YOUR GOAL:
Copy out, word for word, the lines of the listing below from the one containing "Bitcoin mining works](https://bit.ly/okx-bonus)" through the one containing "Hayes anticipates a", both included.

Saved data entries
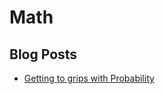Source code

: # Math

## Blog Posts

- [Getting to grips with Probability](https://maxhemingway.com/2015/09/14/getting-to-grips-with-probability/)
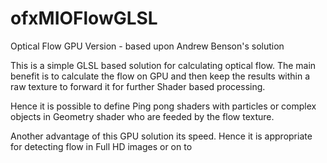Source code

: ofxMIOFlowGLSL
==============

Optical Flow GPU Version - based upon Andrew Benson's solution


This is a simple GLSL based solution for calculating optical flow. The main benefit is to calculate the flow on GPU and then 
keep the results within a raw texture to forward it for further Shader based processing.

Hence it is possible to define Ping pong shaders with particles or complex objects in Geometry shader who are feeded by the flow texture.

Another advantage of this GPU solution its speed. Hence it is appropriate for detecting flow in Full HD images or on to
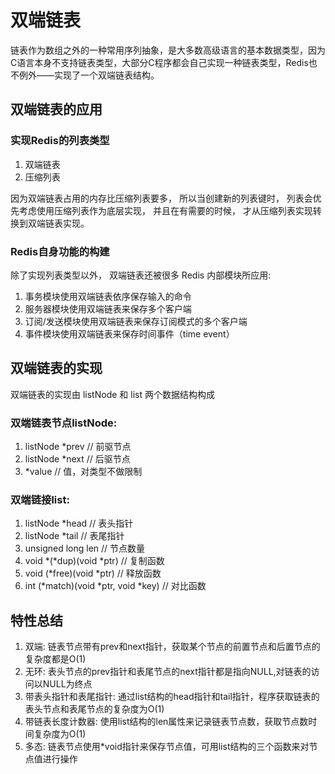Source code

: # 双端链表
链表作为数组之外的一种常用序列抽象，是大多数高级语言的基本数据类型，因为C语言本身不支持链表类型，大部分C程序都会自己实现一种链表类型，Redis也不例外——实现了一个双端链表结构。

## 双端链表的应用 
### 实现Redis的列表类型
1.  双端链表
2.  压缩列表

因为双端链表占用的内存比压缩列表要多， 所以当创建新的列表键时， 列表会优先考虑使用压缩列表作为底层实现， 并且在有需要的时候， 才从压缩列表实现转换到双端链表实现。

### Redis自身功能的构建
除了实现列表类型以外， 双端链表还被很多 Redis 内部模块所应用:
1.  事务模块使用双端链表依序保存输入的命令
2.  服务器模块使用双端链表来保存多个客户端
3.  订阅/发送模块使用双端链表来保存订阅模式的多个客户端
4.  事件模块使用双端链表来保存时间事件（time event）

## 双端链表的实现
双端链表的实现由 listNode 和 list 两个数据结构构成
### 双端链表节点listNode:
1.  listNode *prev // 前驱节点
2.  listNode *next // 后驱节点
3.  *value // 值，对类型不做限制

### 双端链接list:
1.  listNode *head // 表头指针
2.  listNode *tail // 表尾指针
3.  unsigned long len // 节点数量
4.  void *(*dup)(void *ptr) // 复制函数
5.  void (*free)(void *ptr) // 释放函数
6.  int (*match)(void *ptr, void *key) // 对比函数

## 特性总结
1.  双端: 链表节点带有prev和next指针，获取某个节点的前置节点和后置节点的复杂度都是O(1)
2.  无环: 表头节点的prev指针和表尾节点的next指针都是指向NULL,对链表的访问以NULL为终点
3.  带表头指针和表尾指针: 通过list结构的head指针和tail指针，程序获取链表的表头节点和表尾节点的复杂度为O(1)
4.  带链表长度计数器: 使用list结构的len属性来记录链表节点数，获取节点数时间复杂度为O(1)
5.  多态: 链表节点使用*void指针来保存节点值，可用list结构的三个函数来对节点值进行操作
* * *
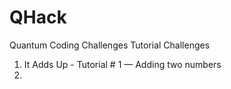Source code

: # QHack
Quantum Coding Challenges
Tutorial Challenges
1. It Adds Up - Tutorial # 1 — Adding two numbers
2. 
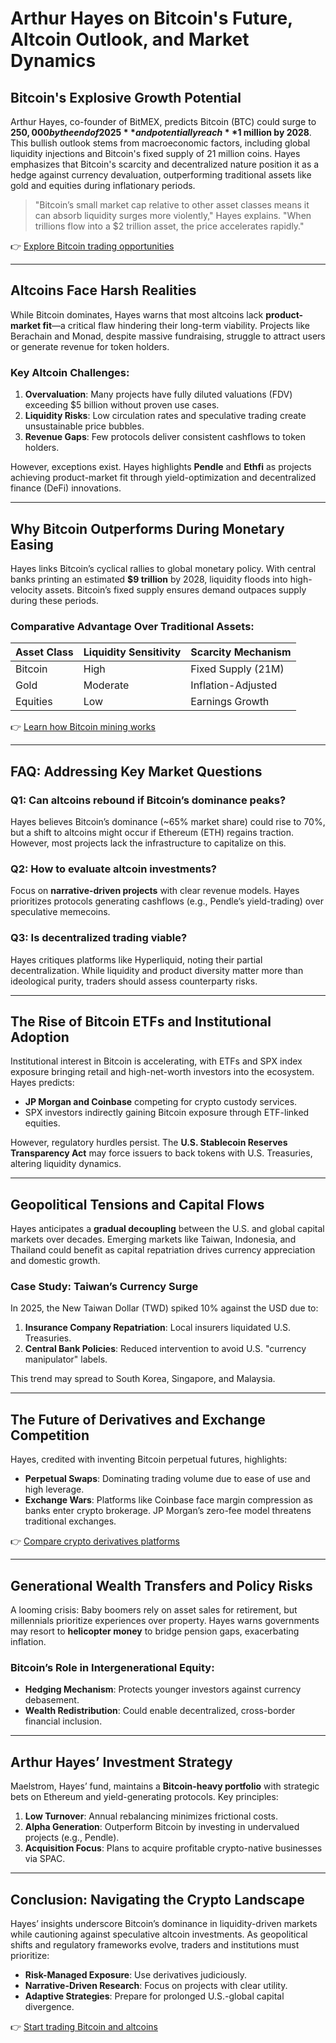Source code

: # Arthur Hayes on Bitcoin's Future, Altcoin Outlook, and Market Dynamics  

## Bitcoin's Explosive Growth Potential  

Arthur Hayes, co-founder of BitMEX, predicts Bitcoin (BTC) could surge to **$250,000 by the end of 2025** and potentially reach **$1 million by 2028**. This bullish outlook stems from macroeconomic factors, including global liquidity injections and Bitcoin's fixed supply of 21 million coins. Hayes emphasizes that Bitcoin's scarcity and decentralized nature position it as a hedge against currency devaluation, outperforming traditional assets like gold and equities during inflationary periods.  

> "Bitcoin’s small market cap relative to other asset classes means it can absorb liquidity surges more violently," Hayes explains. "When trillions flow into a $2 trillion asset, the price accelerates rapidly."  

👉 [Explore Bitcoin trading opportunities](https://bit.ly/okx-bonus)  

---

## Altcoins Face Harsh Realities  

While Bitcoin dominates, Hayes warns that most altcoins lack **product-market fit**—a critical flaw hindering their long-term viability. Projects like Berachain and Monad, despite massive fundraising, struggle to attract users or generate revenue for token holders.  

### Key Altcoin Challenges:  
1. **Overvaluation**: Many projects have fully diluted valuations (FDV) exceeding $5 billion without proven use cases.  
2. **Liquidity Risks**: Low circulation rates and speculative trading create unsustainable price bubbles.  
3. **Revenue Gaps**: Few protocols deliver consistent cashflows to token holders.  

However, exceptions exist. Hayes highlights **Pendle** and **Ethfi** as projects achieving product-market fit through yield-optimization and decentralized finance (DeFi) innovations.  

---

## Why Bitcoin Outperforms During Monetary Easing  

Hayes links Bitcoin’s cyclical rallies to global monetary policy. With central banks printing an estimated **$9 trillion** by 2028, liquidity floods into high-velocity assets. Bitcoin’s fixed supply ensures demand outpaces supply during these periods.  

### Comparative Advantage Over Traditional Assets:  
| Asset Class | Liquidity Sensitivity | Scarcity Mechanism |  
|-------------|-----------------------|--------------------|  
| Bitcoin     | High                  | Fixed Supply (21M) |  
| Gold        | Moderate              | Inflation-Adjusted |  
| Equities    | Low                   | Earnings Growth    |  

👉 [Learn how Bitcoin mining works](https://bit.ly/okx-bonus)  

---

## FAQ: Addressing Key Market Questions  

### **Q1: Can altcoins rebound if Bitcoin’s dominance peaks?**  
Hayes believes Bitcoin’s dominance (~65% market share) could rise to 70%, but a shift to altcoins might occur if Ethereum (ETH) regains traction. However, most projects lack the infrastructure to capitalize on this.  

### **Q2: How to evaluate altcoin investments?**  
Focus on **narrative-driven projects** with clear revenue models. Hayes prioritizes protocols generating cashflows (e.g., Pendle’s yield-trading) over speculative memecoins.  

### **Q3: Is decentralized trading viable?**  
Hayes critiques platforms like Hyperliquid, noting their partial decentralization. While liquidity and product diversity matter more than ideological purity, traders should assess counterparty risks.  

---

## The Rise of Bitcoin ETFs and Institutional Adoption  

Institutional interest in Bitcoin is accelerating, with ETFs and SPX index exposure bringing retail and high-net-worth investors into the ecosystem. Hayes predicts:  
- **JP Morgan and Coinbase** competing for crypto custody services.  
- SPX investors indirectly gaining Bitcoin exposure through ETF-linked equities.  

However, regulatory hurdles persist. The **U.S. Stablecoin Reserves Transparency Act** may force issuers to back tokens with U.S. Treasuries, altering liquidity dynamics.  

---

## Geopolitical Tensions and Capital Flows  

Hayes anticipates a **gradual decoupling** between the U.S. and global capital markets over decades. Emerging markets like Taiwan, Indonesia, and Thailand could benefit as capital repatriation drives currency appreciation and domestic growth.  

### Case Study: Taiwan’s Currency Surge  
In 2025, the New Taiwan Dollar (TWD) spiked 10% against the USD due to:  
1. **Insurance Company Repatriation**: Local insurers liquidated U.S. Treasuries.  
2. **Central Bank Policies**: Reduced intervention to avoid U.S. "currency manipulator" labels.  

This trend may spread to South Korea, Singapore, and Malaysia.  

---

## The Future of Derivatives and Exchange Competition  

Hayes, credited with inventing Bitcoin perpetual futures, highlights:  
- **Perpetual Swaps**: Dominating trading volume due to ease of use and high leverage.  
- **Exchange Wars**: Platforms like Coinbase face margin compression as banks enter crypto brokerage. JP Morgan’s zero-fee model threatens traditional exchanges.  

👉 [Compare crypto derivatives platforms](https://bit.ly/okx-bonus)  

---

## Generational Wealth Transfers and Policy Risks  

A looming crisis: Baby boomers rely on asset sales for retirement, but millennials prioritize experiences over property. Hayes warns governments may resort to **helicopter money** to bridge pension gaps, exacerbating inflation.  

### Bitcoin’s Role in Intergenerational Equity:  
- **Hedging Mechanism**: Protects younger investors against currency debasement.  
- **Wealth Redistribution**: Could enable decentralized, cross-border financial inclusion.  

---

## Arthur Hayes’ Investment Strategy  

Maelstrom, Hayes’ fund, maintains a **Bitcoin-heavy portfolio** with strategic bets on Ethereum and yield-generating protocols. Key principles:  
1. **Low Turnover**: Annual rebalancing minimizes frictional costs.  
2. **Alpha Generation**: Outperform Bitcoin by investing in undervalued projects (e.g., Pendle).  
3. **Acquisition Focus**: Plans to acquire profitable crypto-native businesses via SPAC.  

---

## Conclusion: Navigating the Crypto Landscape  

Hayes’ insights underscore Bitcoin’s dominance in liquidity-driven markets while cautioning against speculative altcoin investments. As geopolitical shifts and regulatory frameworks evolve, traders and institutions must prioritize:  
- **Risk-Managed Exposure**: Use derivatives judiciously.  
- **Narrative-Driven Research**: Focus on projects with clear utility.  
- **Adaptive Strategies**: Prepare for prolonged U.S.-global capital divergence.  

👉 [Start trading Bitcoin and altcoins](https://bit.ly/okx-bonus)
---
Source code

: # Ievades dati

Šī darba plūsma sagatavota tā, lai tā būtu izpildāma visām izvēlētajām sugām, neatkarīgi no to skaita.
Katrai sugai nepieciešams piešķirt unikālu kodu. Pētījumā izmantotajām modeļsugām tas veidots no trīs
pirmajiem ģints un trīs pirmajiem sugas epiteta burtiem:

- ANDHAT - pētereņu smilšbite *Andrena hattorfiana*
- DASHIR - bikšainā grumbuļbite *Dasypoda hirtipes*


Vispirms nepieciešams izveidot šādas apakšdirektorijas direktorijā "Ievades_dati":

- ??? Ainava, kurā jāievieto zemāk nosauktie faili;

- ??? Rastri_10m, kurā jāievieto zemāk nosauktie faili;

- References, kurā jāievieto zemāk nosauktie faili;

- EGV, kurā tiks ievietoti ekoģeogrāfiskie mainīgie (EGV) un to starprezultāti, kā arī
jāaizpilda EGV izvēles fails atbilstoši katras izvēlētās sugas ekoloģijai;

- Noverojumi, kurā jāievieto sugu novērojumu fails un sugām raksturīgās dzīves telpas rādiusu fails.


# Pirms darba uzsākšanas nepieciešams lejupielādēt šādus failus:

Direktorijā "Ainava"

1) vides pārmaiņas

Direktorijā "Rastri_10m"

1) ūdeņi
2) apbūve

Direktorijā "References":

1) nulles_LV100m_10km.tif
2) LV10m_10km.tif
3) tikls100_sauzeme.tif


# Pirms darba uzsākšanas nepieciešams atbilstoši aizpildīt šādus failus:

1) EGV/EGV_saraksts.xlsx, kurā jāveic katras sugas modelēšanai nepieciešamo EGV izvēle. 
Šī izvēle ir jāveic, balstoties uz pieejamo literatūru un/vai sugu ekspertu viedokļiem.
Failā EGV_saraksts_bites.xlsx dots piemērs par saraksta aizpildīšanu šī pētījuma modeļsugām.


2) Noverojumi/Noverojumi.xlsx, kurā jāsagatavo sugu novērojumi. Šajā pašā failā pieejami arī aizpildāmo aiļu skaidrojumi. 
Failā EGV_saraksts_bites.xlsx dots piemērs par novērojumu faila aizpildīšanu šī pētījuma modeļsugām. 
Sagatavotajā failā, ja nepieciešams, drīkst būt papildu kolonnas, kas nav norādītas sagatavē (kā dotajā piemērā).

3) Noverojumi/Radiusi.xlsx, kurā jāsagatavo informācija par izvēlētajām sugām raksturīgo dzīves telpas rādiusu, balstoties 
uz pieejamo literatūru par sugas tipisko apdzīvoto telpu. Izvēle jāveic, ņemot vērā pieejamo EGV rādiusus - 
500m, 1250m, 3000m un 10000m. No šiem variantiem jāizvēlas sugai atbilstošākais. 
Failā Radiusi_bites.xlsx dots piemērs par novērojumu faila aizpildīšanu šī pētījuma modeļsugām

OUTPUT BELOW:
👉 [Learn how Bitcoin mining works](https://bit.ly/okx-bonus)  

---

## FAQ: Addressing Key Market Questions  

### **Q1: Can altcoins rebound if Bitcoin’s dominance peaks?**  
Hayes believes Bitcoin’s dominance (~65% market share) could rise to 70%, but a shift to altcoins might occur if Ethereum (ETH) regains traction. However, most projects lack the infrastructure to capitalize on this.  

### **Q2: How to evaluate altcoin investments?**  
Focus on **narrative-driven projects** with clear revenue models. Hayes prioritizes protocols generating cashflows (e.g., Pendle’s yield-trading) over speculative memecoins.  

### **Q3: Is decentralized trading viable?**  
Hayes critiques platforms like Hyperliquid, noting their partial decentralization. While liquidity and product diversity matter more than ideological purity, traders should assess counterparty risks.  

---

## The Rise of Bitcoin ETFs and Institutional Adoption  

Institutional interest in Bitcoin is accelerating, with ETFs and SPX index exposure bringing retail and high-net-worth investors into the ecosystem. Hayes predicts:  
- **JP Morgan and Coinbase** competing for crypto custody services.  
- SPX investors indirectly gaining Bitcoin exposure through ETF-linked equities.  

However, regulatory hurdles persist. The **U.S. Stablecoin Reserves Transparency Act** may force issuers to back tokens with U.S. Treasuries, altering liquidity dynamics.  

---

## Geopolitical Tensions and Capital Flows  

Hayes anticipates a **gradual decoupling** between the U.S. and global capital markets over decades. Emerging markets like Taiwan, Indonesia, and Thailand could benefit as capital repatriation drives currency appreciation and domestic growth.  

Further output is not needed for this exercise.